━━━ TEXT SECTION

4. Long Gap in Revision Activity Followed by Large-Scale Substitution

Where there is little or no colour change through the late 1840s, then a heavy concentration of new-colour entries in the early 1850s, you are often seeing a delayed administrative reflection of clearances that occurred in the peak Famine years.

Example from Barony of Ballynahinch, DED of Letterfrack, townland of Tully, c.1853:

  • Original Griffith’s entries (black ink, 1848):
    • Holdings Nos. 1–8: 8 small tenants, total 25 acres.
  • Cancelled Book entry (green ink, 1852–1854):
    • Holdings Nos. 1–8: ~~All 8 small tenants struck through, 1852–1853~~ Replaced by 1 large tenant, “William O’Flaherty, 1853,” 25 acres.
    • Observations column: “Houses down, 1852.”

The absence of any colour change between 1848 and 1852 suggests that the clearance occurred during the Famine years but was not administratively recorded until the Valuation Office conducted a field revision in 1852. By that time, the 8 families were gone. The green ink is the delayed acknowledgment of a clearance that happened years earlier.


The Three-Step Reconstruction: Baseline, Ink, Map

Step 1: Griffith’s Primary Valuation—The Baseline

Use the Griffith’s printed Ballynahinch barony book to identify the townland and holding number of interest. This is the baseline record of who was present at the time of the Primary Valuation (c.1855 for Ballynahinch).

Step 2: Cancelled Book (OL/11)—The Ink-by-Ink Record of Change

Call the Galway Cancelled Book (OL/11 series) for the DED containing that townland from Tailte Éireann. Read the colour key on the first page to determine what years each ink colour represents. Track the holding number through the revision cycles. Note every struck-through name, every replacement name, and every notation in the Observations column. The ink colours are the temporal sequence of erasure.

━━━━━━

REQUIRED WORK ▸ Retype the passage on land valuation records starting with "Where there is" and going on through "total 25 acres.". Work from the passage on land valuation records alone.

━━━ DATA LISTING

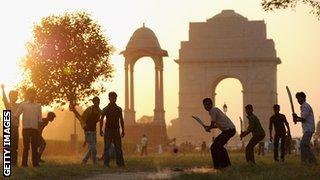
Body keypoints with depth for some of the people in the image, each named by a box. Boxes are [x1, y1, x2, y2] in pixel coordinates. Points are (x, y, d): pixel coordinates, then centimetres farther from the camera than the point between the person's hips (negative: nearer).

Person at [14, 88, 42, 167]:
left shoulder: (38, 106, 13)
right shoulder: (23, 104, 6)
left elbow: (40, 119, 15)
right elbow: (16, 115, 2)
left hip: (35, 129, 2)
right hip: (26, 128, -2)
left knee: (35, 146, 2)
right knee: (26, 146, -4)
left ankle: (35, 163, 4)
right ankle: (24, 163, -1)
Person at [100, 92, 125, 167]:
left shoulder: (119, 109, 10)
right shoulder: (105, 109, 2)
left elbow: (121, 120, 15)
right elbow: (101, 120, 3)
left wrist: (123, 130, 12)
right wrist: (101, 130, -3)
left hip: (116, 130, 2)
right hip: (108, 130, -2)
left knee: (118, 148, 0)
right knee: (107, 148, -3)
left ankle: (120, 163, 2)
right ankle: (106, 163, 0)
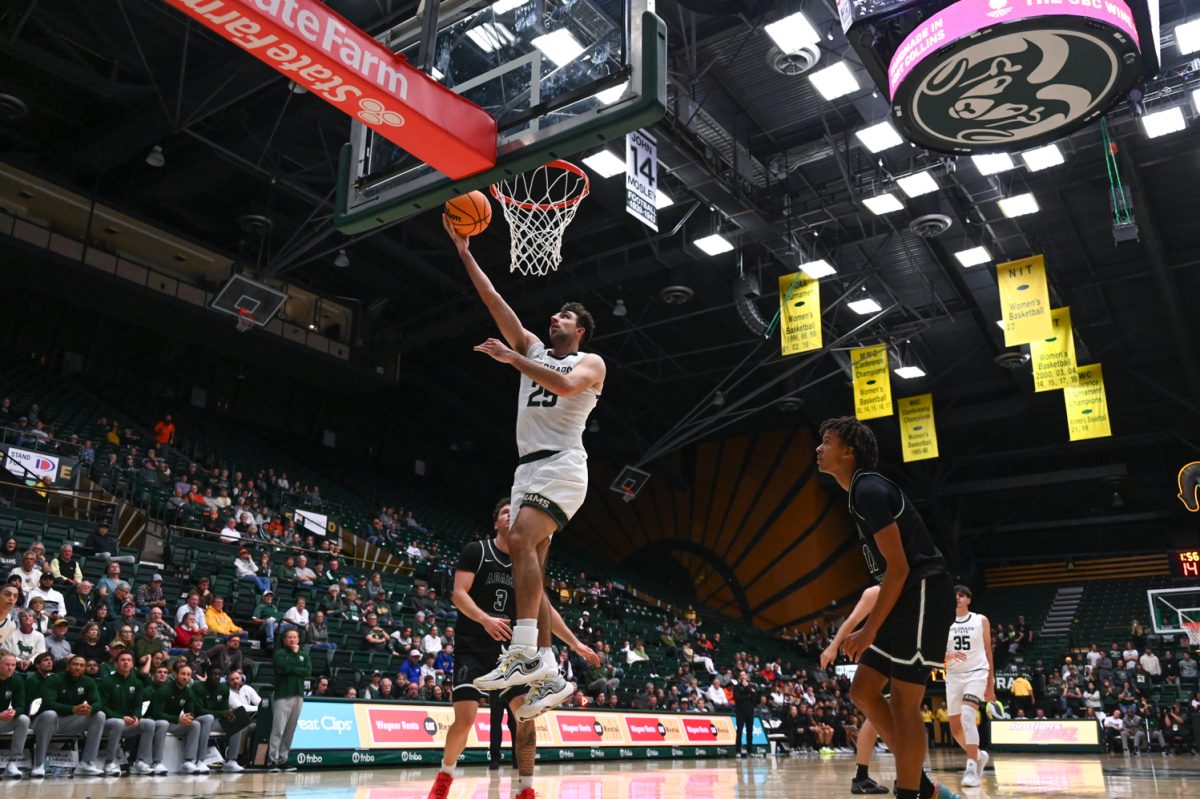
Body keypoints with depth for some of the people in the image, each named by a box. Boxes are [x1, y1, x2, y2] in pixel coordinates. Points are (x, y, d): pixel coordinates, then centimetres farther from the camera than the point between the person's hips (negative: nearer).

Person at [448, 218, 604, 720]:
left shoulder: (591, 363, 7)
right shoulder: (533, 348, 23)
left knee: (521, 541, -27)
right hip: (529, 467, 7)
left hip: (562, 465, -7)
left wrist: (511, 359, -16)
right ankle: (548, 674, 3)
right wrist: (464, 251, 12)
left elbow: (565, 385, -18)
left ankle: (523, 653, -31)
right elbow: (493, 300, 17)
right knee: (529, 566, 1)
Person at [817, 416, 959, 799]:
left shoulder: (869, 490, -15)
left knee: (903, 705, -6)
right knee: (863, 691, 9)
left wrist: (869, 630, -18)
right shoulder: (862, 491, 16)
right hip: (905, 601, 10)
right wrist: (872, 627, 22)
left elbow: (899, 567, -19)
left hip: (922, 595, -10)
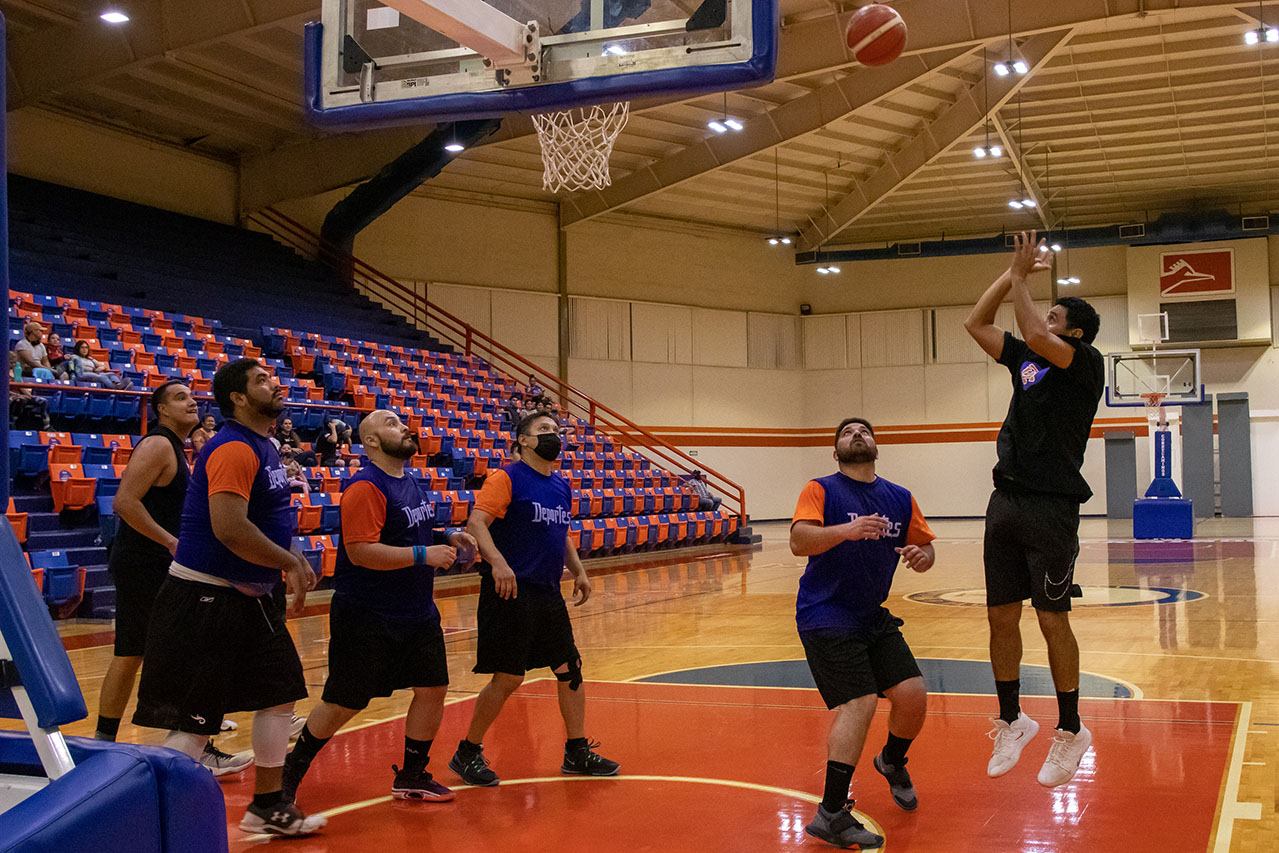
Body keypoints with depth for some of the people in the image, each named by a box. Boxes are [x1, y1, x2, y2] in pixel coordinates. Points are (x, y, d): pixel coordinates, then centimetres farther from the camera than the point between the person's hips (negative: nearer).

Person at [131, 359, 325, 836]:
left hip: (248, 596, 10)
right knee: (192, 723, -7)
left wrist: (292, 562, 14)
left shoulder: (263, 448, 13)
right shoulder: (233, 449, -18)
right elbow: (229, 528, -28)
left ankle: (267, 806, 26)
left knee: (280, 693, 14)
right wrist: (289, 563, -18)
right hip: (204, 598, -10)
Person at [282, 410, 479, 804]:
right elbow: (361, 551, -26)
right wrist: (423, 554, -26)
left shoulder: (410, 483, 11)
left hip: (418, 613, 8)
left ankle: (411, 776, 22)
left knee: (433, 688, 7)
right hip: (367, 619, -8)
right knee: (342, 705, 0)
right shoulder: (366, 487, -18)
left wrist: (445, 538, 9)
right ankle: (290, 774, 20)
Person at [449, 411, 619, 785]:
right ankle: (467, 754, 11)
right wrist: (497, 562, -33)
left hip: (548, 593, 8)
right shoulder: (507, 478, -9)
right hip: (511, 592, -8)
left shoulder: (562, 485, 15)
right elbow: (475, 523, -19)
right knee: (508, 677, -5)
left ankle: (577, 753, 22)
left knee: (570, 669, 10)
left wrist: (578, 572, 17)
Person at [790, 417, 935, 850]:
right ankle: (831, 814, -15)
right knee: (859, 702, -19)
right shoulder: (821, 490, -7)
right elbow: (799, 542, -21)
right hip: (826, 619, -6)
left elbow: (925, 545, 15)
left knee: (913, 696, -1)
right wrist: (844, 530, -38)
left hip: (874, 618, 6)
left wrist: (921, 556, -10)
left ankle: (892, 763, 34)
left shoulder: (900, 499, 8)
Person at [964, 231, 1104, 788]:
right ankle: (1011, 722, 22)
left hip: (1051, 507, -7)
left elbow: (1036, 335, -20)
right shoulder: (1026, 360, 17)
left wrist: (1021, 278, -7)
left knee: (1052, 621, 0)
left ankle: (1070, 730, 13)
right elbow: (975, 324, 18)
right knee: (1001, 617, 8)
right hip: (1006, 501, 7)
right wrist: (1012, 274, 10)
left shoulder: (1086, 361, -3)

━━━━━━
━━━ DATA LISTING

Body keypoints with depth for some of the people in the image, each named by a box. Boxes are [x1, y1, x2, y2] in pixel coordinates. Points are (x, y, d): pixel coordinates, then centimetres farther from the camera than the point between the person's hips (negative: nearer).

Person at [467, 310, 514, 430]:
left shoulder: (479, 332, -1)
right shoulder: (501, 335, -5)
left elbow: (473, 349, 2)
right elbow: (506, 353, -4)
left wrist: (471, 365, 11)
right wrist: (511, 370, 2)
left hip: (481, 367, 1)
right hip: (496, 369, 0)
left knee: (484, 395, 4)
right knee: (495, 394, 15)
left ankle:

━━━━━━

WRITTEN RESPONSE ▸
Where there is little or no colour change through the late 1840s, then a heavy concentration of new-colour entries in the early 1850s, you are often seeing a delayed administrative reflection of clearances that occurred in the peak Famine years.

Example from Barony of Ballynahinch, DED of Letterfrack, townland of Tully, c.1853:

  • Original Griffith’s entries (black ink, 1848):
    • Holdings Nos. 1–8: 8 small tenants, total 25 acres.